Mobile access to Health Documents (MHD)
4.2.1-current - ci-build
Mobile access to Health Documents (MHD), published by IHE IT Infrastructure Technical Committee. This is not an authorized publication; it is the continuous build for version 4.2.1-current). This version is based on the current content of https://github.com/IHE/ITI.MHD/ and changes regularly. See the Directory of published versions
This Test Plan page is a prototype. We expect the maturity of the content will improve over time. For now, we summarize high level testing scope and available tools. Comments are welcome.
MHD is an API between four actors. The transactions between actors specify semantics of the data exchanged. The MHD test plan focuses on these semantics and on the expected actions on the server-side actors (Document Recipient and Document Responder).
The overall scope of MHD testing is affected by the infrastructure that MHD is connected to.
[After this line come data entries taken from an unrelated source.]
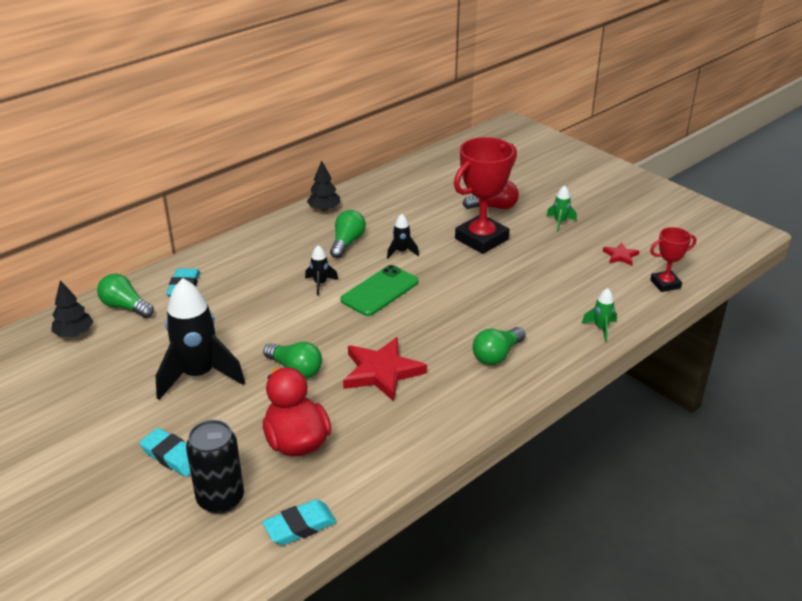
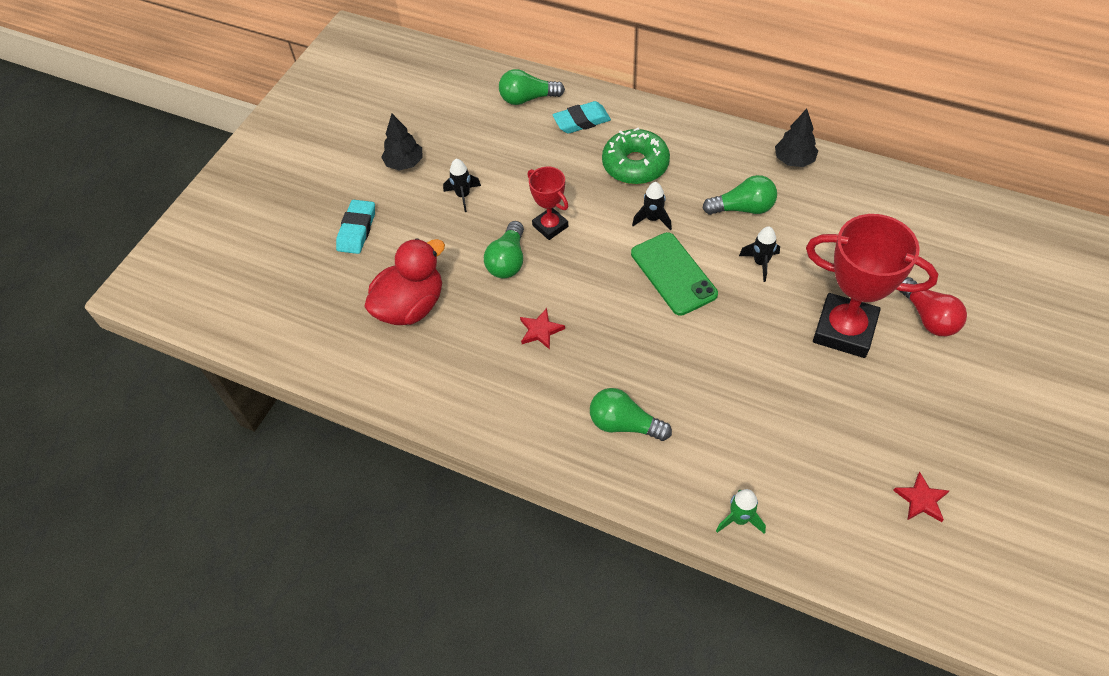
camera: 70 degrees right, 20 degrees up
(74, 333) = (473, 87): black tree -> black tree (404, 163)
(125, 307) = (527, 98): green light bulb -> green light bulb turned 105 degrees counterclockwise
(198, 375) = (463, 196): black rocket -> black rocket, size x0.45
(220, 499) = (322, 286): black can -> none
(258, 275) = (635, 165): none -> green donut
(300, 526) = (312, 355): turquoise eraser -> none
(380, 291) = (673, 274): green phone -> green phone turned 45 degrees clockwise
(381, 372) = (540, 330): red star -> red star, size x0.49
(560, 222) = (950, 403): green rocket -> none
(665, 284) = (891, 574): red trophy -> red trophy (550, 226)

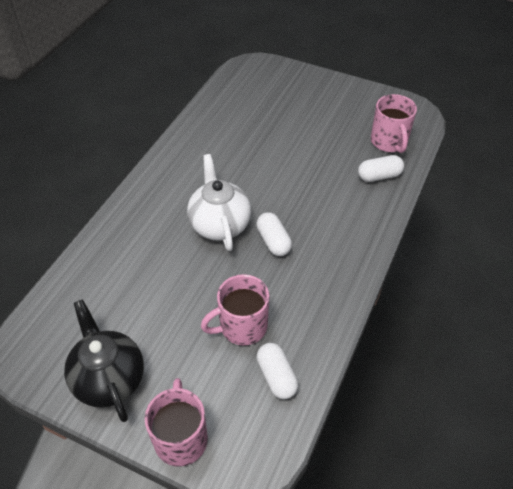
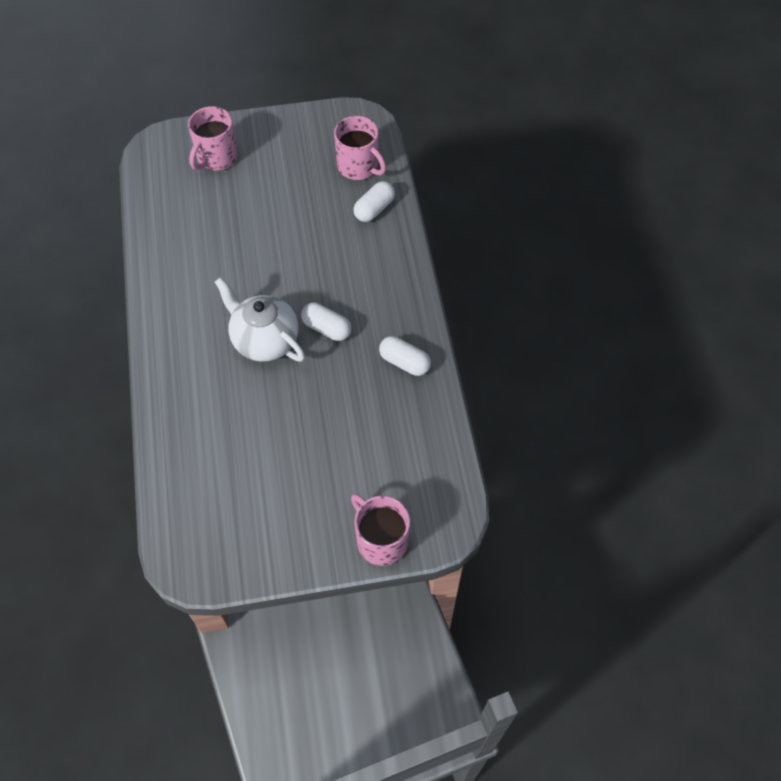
camera: 35 degrees left, 10 degrees up
(109, 379) = (282, 535): black teapot -> none
(242, 326) = (359, 421): pink mug -> pink mug (216, 157)
(276, 376) = (418, 445): white capsule -> white capsule (404, 362)

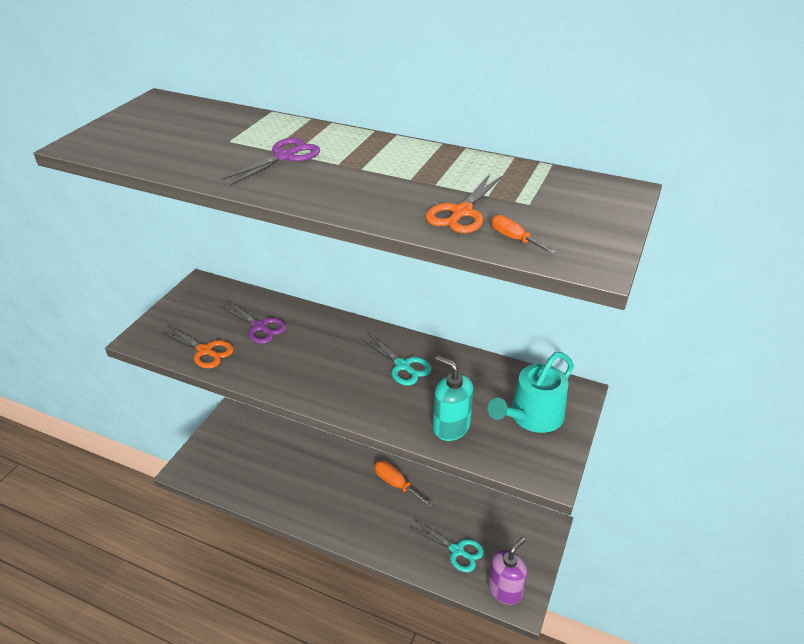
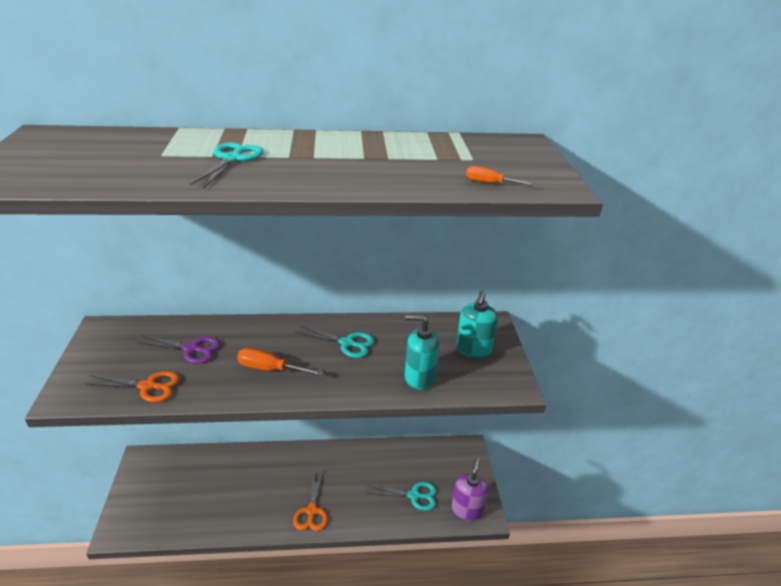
camera: 30 degrees left, 5 degrees down
(285, 157) = (232, 159): purple scissors -> turquoise scissors
(396, 484) = (335, 462): orange screwdriver -> orange screwdriver (270, 369)
(461, 212) = (431, 173): orange scissors -> orange scissors (312, 511)
(532, 416) = (473, 349): turquoise watering can -> turquoise soap dispenser

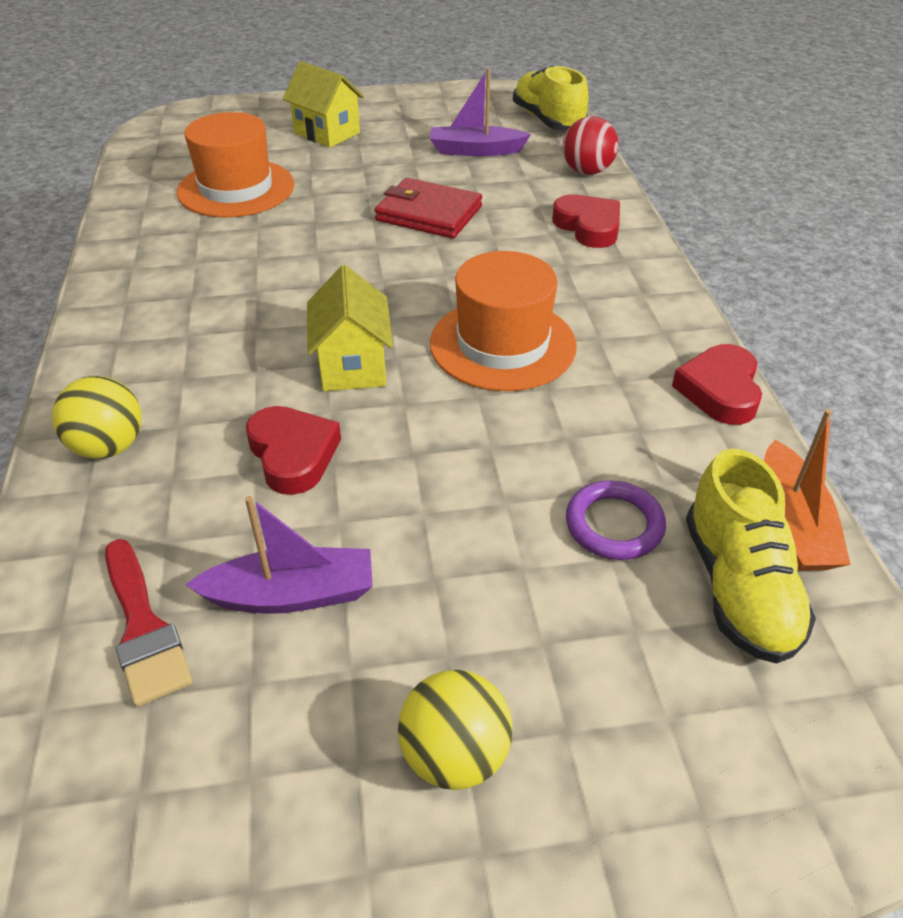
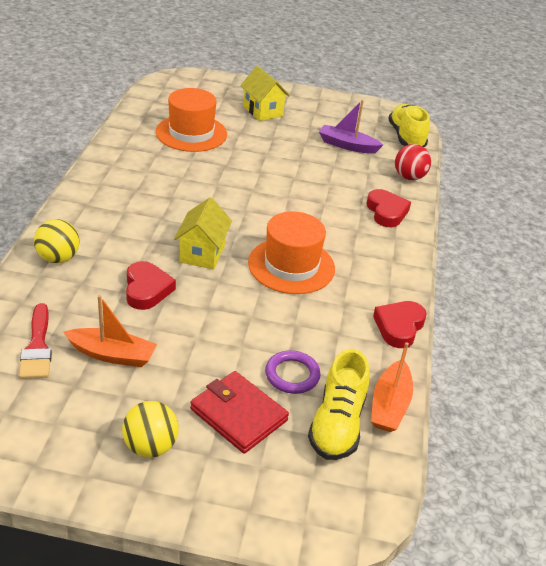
camera: 15 degrees right, 5 degrees down
(292, 594) = (112, 354): purple boat -> orange boat
(429, 213) = (295, 178): red wallet -> red wallet (238, 414)

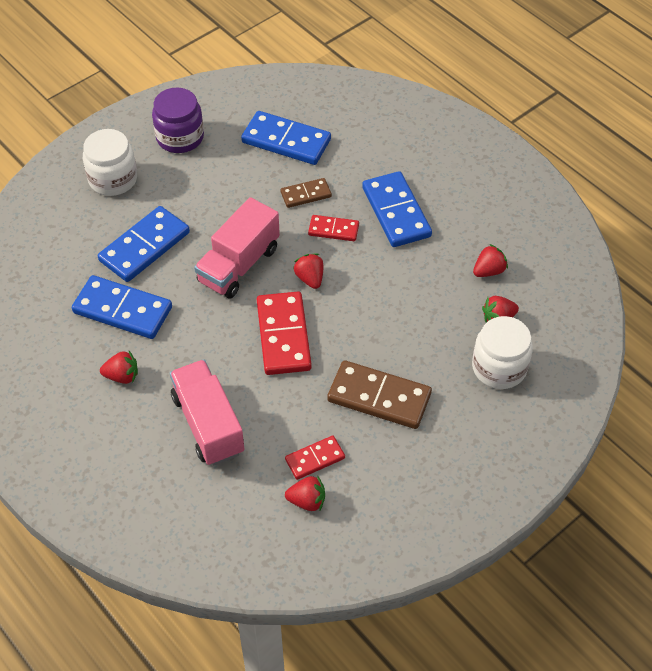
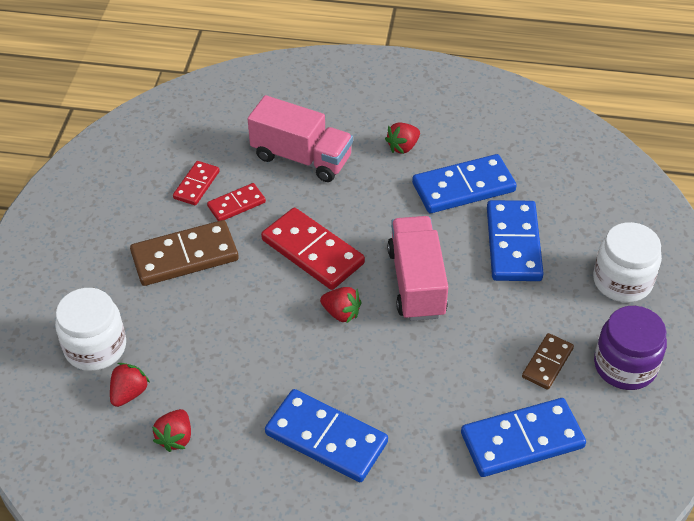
camera: 140 degrees right, 5 degrees down
(306, 194) = (434, 393): brown domino -> brown domino (547, 363)
(307, 501) = (176, 157): red strawberry -> none
(333, 230) = (368, 374): red domino -> red domino (236, 204)

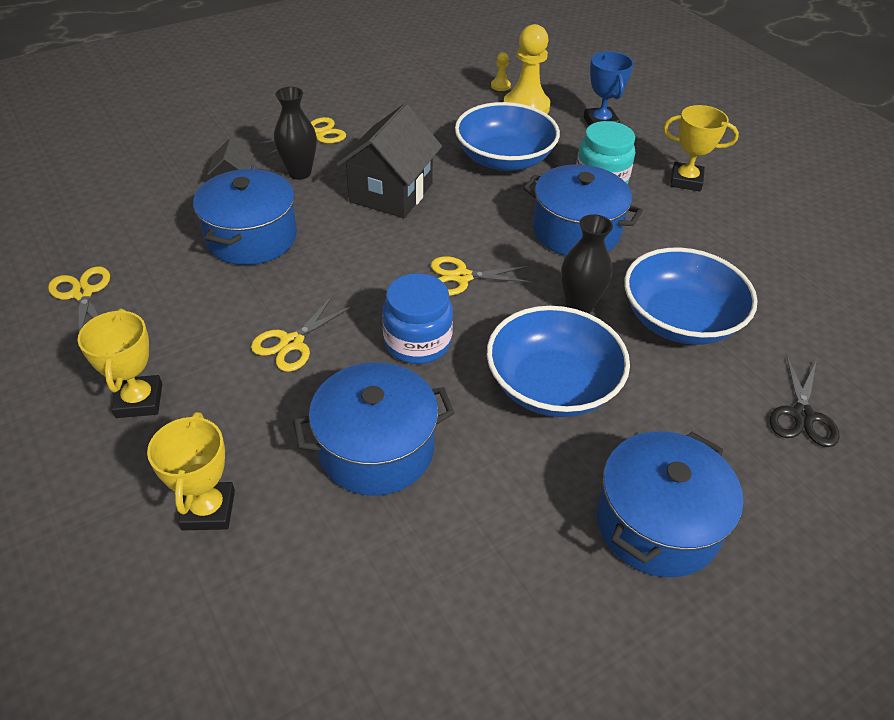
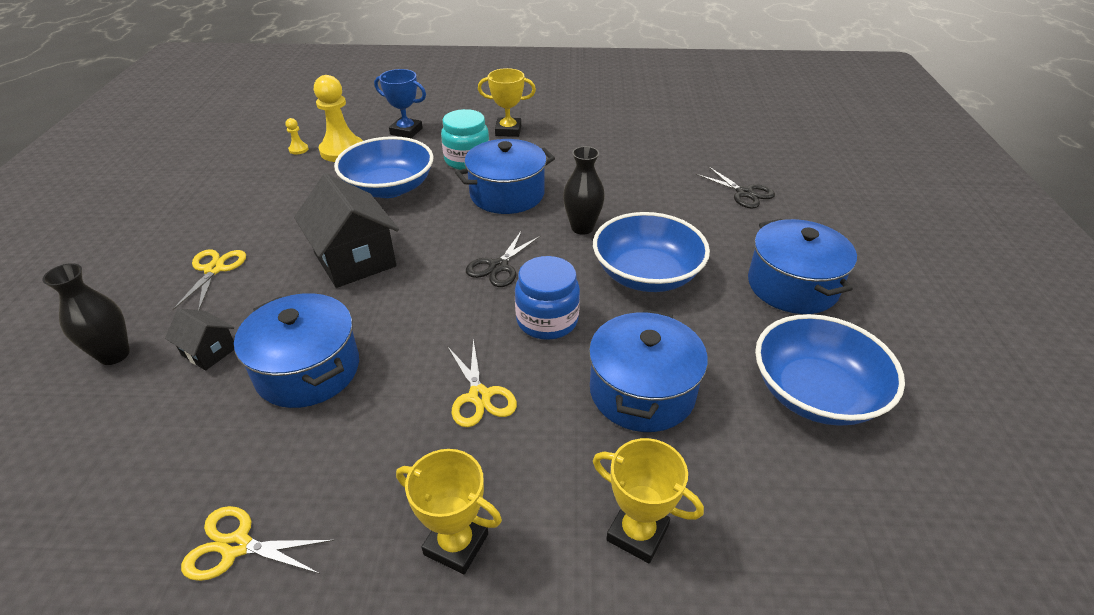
camera: 55 degrees left, 5 degrees down
(299, 173) = (255, 301): black vase -> black vase (114, 354)
(462, 277) = (498, 267): yellow scissors -> black scissors
(679, 320) = (632, 195): blue bowl -> blue bowl (815, 393)
(686, 181) = (508, 130): yellow trophy -> yellow trophy turned 45 degrees clockwise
For example, where the Document Responder and Document Recipient are grouped with XDS or MHDS infrastructure, more tests apply.
MHD does not mandate the functionality to be provided by the data communicated via MHD transations. How MHD actors use the data communicated via these transaction is out-of-scope for MHD testing, but may apply to other related Implementation Guides or IHE Profiles.
Unit testing this context entails testing a SUT with a simulator or validator tool. A simulator is a implementation of an actor that is designed specifically to test the opposite pair actor. The simulator might be a reference implementation or may be a specially designed test-bench. Often, when a reference implementation is used, the negative tests are harder to simulate. A validator is a implementation that can check conformance. A validator may be a simulator, but may also be a standalone tool used to validate only a message encoding. Some reference implementations may be able to validate to a StructureDefinition profile, but often these do not include sufficient constraints given the overall actor conformance criteria.
Integration Testing in this context is where two SUT of paired actors test against each other. Integration testing is often limited by the capability of the client (Document Source or Document Consumer), which may support only a subset of the semantics required to be supported by the server (Document Recipient or Document Responder). Full message semantics and failure-modes are more thoroughly exercised with unit (conformance) tests.